- Supreme Court of Canada

Hearing: February 5, 1988 Judgment: March 2, 1989
- Full case name: Sobeys Stores Ltd. v. Yeomans and Labour Standards Tribunal (NS)
- Citations: [1989] 1 S.C.R. 238, 90 N.S.R. (2d) 271, 57 D.L.R. (4th) 1, 25 C.C.E.L. 162
- Docket No.: 19682

Court membership
- Chief Justice: Brian Dickson Puisne Justices: Jean Beetz, Willard Estey, William McIntyre, Antonio Lamer, Bertha Wilson, Gerald Le Dain, Gérard La Forest, Claire L'Heureux-Dubé

Reasons given
- Majority: Wilson J., joined by Dickson C.J. McIntyre and Lamer J.
- Concur/dissent: La Forest J., joined by Beetz and L'Heureux-Dubé JJ.

= Sobeys Stores Ltd v Yeomans =

Sobeys Stores v.

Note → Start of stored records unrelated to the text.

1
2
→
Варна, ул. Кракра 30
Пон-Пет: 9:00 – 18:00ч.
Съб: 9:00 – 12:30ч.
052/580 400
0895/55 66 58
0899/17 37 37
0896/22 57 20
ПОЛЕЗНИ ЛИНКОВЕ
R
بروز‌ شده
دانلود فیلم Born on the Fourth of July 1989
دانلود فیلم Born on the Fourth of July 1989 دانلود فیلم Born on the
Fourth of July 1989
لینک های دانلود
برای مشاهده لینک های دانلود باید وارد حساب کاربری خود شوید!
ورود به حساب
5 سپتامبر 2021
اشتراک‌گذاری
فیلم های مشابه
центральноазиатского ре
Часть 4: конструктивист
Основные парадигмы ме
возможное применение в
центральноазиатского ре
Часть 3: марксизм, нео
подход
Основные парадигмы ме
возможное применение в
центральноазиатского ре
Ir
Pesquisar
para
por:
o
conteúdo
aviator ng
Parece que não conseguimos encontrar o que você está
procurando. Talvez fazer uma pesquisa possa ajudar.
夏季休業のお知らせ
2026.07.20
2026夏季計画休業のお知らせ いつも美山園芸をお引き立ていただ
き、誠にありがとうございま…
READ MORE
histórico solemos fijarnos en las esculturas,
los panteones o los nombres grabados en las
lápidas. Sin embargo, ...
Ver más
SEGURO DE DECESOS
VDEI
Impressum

Yeomans and Labour Standards Tribunal (NS) [1989] 1 S.C.R. 238 is a leading Supreme Court of Canada case on determining if a tribunal has the authority to hear a dispute, and more generally, the interpretation of section 96 of the Constitution Act, 1867.

==Background==
Sobeys, a Nova Scotia grocery chain, dismissed Yeomans, an employee of ten years. Yeomans made a complaint to the Director of Labour Standards of Nova Scotia for dismissal without just cause under the s. 67 of the Labour Standards Code. The Director held that Yeoman's claim was valid and ordered Sobeys to reinstate him. This was affirmed by the Labour Standards Tribunal.

Sobeys appealed the ruling to the Nova Scotia Court of Appeal on the basis that the tribunal did not have the constitutional authority to hear the case. Namely, that the tribunal was encroaching on the exclusive jurisdiction of the Superior courts, granted by section 96 of the Constitution Act, 1867.

The Nova Scotia Court of Appeal found in favour of Sobeys. The Supreme Court reconsidered this issue and in the process revamped the evaluation of section 96. The Court held that the tribunal did have the authority to hear the case, overturning the Court of Appeal.

==Reasons of the court==
Justice Bertha Wilson, writing for the Court, held that the Act establishing the tribunal did not violate section 96 of the Constitution.
Analysis of section 96, Wilson states, involves a three-step test established in Re Residential Tenancies Act, 1979.

The Court must 1) assess the historical conditions of the judicial system in 1867; 2) assess whether the provincial tribunal is exercising a judicial function; and 3) assess the context of the tribunal's exercise of power.